WORK INSTRUCTION:
Repeat the data word for word, excluding every picture.

Start of RECORDS PROVIDED

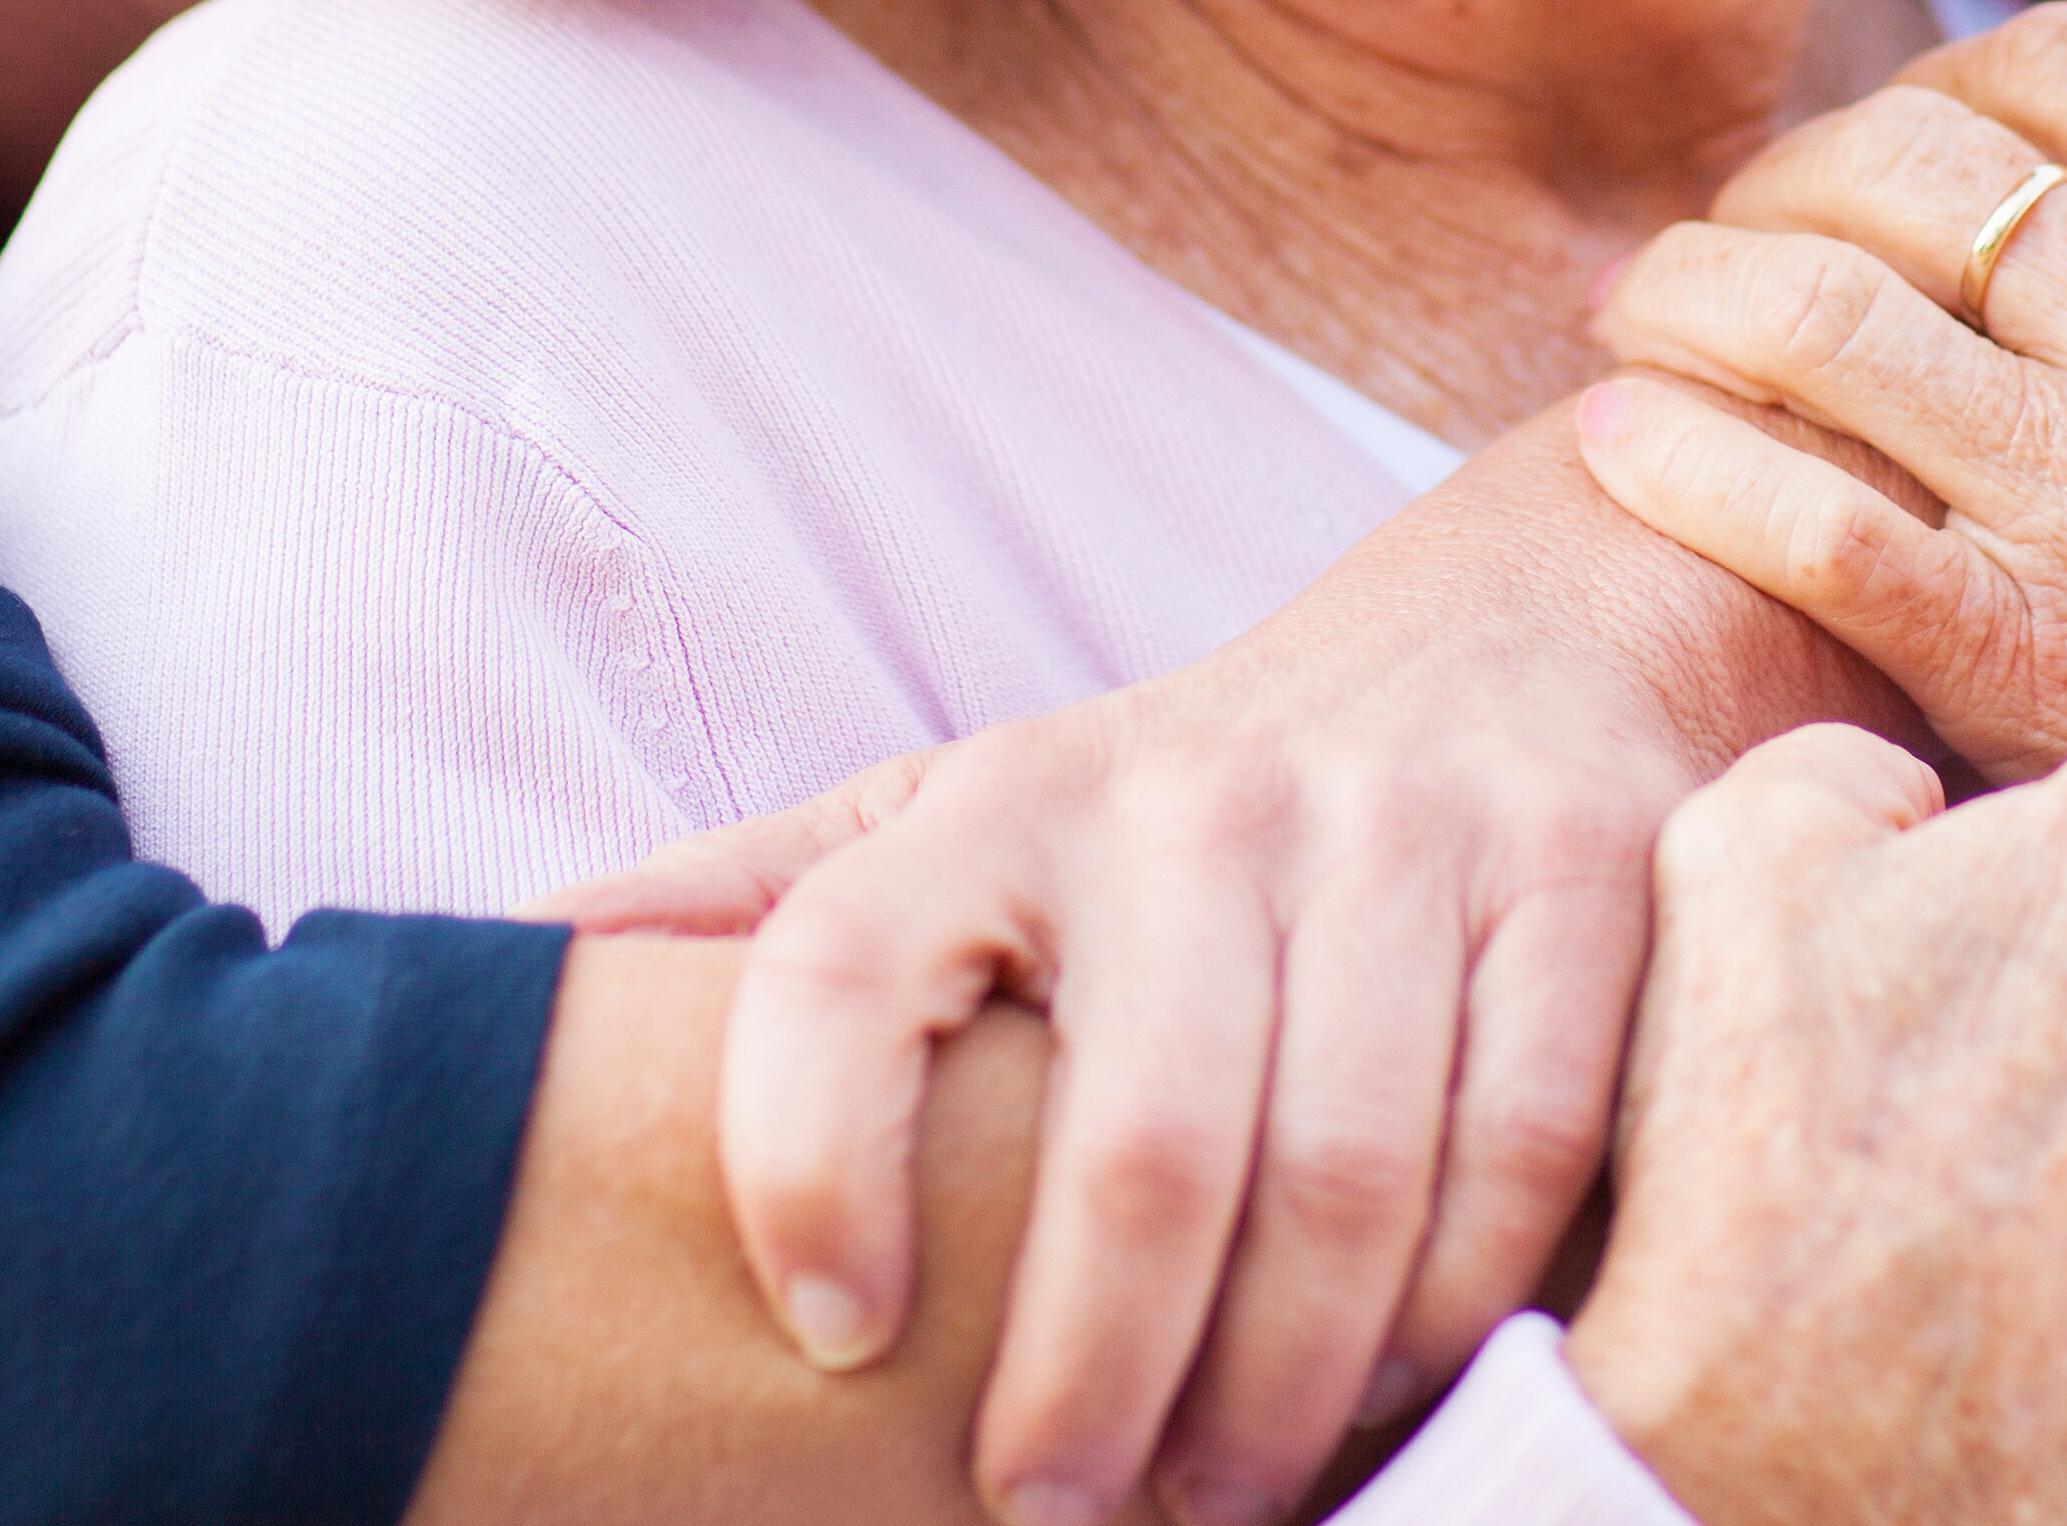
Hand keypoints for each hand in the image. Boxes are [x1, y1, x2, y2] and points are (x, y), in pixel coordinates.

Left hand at [539, 412, 1867, 1525]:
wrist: (1511, 631)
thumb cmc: (1185, 796)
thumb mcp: (959, 809)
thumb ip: (755, 900)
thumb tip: (488, 974)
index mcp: (1008, 797)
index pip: (845, 953)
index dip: (804, 1148)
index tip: (818, 1331)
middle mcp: (1200, 799)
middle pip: (1147, 1141)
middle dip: (1098, 1387)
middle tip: (1057, 1518)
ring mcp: (1403, 828)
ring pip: (1348, 1174)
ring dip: (1282, 1396)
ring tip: (1219, 1508)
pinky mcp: (1578, 873)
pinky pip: (1522, 1153)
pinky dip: (1465, 1318)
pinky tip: (1402, 1403)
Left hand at [1580, 5, 2066, 768]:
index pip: (2052, 65)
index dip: (1931, 80)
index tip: (1873, 144)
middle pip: (1903, 169)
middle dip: (1779, 177)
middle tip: (1722, 228)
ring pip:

End of RECORDS PROVIDED

RESULT OF THE EXERCISE:
Hand keypoints for each hand in the image. Boxes are [x1, y1, x2, y2] and points are (x, y), in pixel coordinates.

Left hand at [539, 412, 1867, 1525]:
wrist: (1511, 631)
thumb cmc: (1185, 796)
thumb mcp: (959, 809)
thumb ip: (755, 900)
thumb tip: (488, 974)
index mcp: (1008, 797)
index pip: (845, 953)
index dip: (804, 1148)
index tip: (818, 1331)
middle mcp: (1200, 799)
middle pip: (1147, 1141)
middle dip: (1098, 1387)
middle tip: (1057, 1518)
ring mcp: (1403, 828)
ring pip: (1348, 1174)
ring dip: (1282, 1396)
ring tip: (1219, 1508)
pinky mcp: (1578, 873)
pinky pip: (1522, 1153)
pinky dip: (1465, 1318)
pinky tip: (1402, 1403)
Left hand at [1580, 5, 2066, 768]:
index pip: (2052, 65)
index dip: (1931, 80)
index tip: (1873, 144)
middle pip: (1903, 169)
middle dip: (1779, 177)
middle tip: (1722, 228)
ring pip:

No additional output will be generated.